**Instructions to follow**
Using the records that follow, count the lines containing the word "miner" and give that number only.

[Stored data]
################
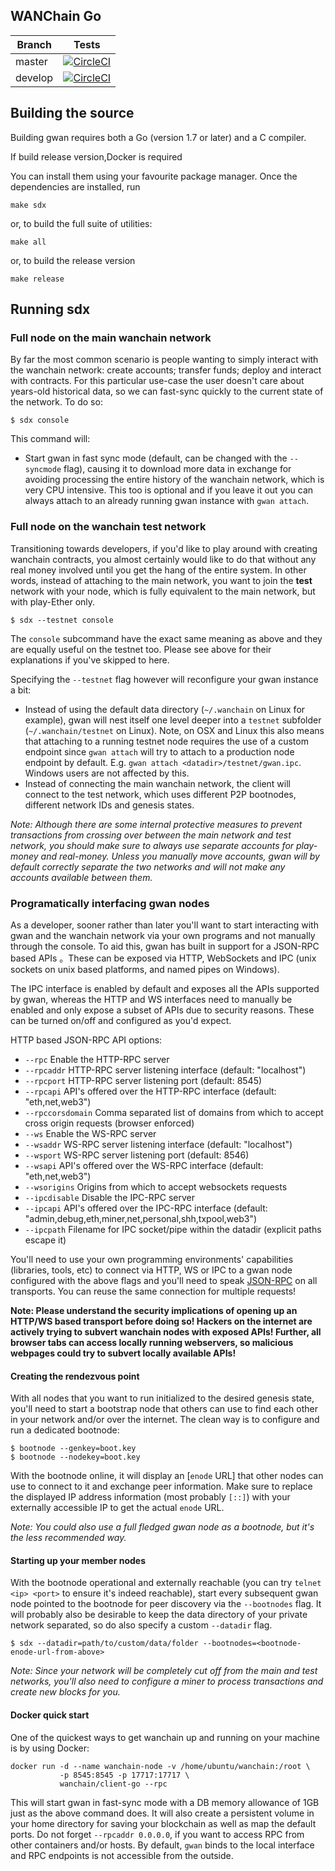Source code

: ## WANChain Go

Branch    | Tests 
----------|-------
master    | [![CircleCI](https://circleci.com/gh/wanchain/go-wanchain/tree/master.svg?style=shield)](https://circleci.com/gh/wanchain/go-wanchain/tree/master) 
develop   | [![CircleCI](https://circleci.com/gh/wanchain/go-wanchain/tree/develop.svg?style=shield)](https://circleci.com/gh/wanchain/go-wanchain/tree/develop) 


## Building the source

Building gwan requires both a Go (version 1.7 or later) and a C compiler.

If build release version,Docker is required

You can install them using your favourite package manager.
Once the dependencies are installed, run

    make sdx

or, to build the full suite of utilities:

    make all
	
or, to build the release version

    make release	

## Running sdx

### Full node on the main wanchain network

By far the most common scenario is people wanting to simply interact with the wanchain network:
create accounts; transfer funds; deploy and interact with contracts. For this particular use-case
the user doesn't care about years-old historical data, so we can fast-sync quickly to the current
state of the network. To do so:

```
$ sdx console
```

This command will:

 * Start gwan in fast sync mode (default, can be changed with the `--syncmode` flag), causing it to
   download more data in exchange for avoiding processing the entire history of the wanchain network,
   which is very CPU intensive.
   This too is optional and if you leave it out you can always attach to an already running gwan instance
   with `gwan attach`.

### Full node on the wanchain test network

Transitioning towards developers, if you'd like to play around with creating wanchain contracts, you
almost certainly would like to do that without any real money involved until you get the hang of the
entire system. In other words, instead of attaching to the main network, you want to join the **test**
network with your node, which is fully equivalent to the main network, but with play-Ether only.

```
$ sdx --testnet console
```

The `console` subcommand have the exact same meaning as above and they are equally useful on the
testnet too. Please see above for their explanations if you've skipped to here.

Specifying the `--testnet` flag however will reconfigure your gwan instance a bit:

 * Instead of using the default data directory (`~/.wanchain` on Linux for example), gwan will nest
   itself one level deeper into a `testnet` subfolder (`~/.wanchain/testnet` on Linux). Note, on OSX
   and Linux this also means that attaching to a running testnet node requires the use of a custom
   endpoint since `gwan attach` will try to attach to a production node endpoint by default. E.g.
   `gwan attach <datadir>/testnet/gwan.ipc`. Windows users are not affected by this.
 * Instead of connecting the main wanchain network, the client will connect to the test network,
   which uses different P2P bootnodes, different network IDs and genesis states.
   
*Note: Although there are some internal protective measures to prevent transactions from crossing
over between the main network and test network, you should make sure to always use separate accounts
for play-money and real-money. Unless you manually move accounts, gwan will by default correctly
separate the two networks and will not make any accounts available between them.*

### Programatically interfacing gwan nodes

As a developer, sooner rather than later you'll want to start interacting with gwan and the wanchain
network via your own programs and not manually through the console. To aid this, gwan has built in
support for a JSON-RPC based APIs 。These can be
exposed via HTTP, WebSockets and IPC (unix sockets on unix based platforms, and named pipes on Windows).

The IPC interface is enabled by default and exposes all the APIs supported by gwan, whereas the HTTP
and WS interfaces need to manually be enabled and only expose a subset of APIs due to security reasons.
These can be turned on/off and configured as you'd expect.

HTTP based JSON-RPC API options:

  * `--rpc` Enable the HTTP-RPC server
  * `--rpcaddr` HTTP-RPC server listening interface (default: "localhost")
  * `--rpcport` HTTP-RPC server listening port (default: 8545)
  * `--rpcapi` API's offered over the HTTP-RPC interface (default: "eth,net,web3")
  * `--rpccorsdomain` Comma separated list of domains from which to accept cross origin requests (browser enforced)
  * `--ws` Enable the WS-RPC server
  * `--wsaddr` WS-RPC server listening interface (default: "localhost")
  * `--wsport` WS-RPC server listening port (default: 8546)
  * `--wsapi` API's offered over the WS-RPC interface (default: "eth,net,web3")
  * `--wsorigins` Origins from which to accept websockets requests
  * `--ipcdisable` Disable the IPC-RPC server
  * `--ipcapi` API's offered over the IPC-RPC interface (default: "admin,debug,eth,miner,net,personal,shh,txpool,web3")
  * `--ipcpath` Filename for IPC socket/pipe within the datadir (explicit paths escape it)

You'll need to use your own programming environments' capabilities (libraries, tools, etc) to connect
via HTTP, WS or IPC to a gwan node configured with the above flags and you'll need to speak [JSON-RPC](http://www.jsonrpc.org/specification)
on all transports. You can reuse the same connection for multiple requests!

**Note: Please understand the security implications of opening up an HTTP/WS based transport before
doing so! Hackers on the internet are actively trying to subvert wanchain nodes with exposed APIs!
Further, all browser tabs can access locally running webservers, so malicious webpages could try to
subvert locally available APIs!**

#### Creating the rendezvous point

With all nodes that you want to run initialized to the desired genesis state, you'll need to start a
bootstrap node that others can use to find each other in your network and/or over the internet. The
clean way is to configure and run a dedicated bootnode:

```
$ bootnode --genkey=boot.key
$ bootnode --nodekey=boot.key
```

With the bootnode online, it will display an [`enode` URL]
that other nodes can use to connect to it and exchange peer information. Make sure to replace the
displayed IP address information (most probably `[::]`) with your externally accessible IP to get the
actual `enode` URL.

*Note: You could also use a full fledged gwan node as a bootnode, but it's the less recommended way.*

#### Starting up your member nodes

With the bootnode operational and externally reachable (you can try `telnet <ip> <port>` to ensure
it's indeed reachable), start every subsequent gwan node pointed to the bootnode for peer discovery
via the `--bootnodes` flag. It will probably also be desirable to keep the data directory of your
private network separated, so do also specify a custom `--datadir` flag.

```
$ sdx --datadir=path/to/custom/data/folder --bootnodes=<bootnode-enode-url-from-above>
```

*Note: Since your network will be completely cut off from the main and test networks, you'll also
need to configure a miner to process transactions and create new blocks for you.*

#### Docker quick start

One of the quickest ways to get wanchain up and running on your machine is by using Docker:

```
docker run -d --name wanchain-node -v /home/ubuntu/wanchain:/root \
           -p 8545:8545 -p 17717:17717 \
           wanchain/client-go --rpc
```

This will start gwan in fast-sync mode with a DB memory allowance of 1GB just as the above command does.  It will also create a persistent volume in your home directory for saving your blockchain as well as map the default ports. 
Do not forget `--rpcaddr 0.0.0.0`, if you want to access RPC from other containers and/or hosts. By default, `gwan` binds to the local interface and RPC endpoints is not accessible from the outside.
################
**Task result**
2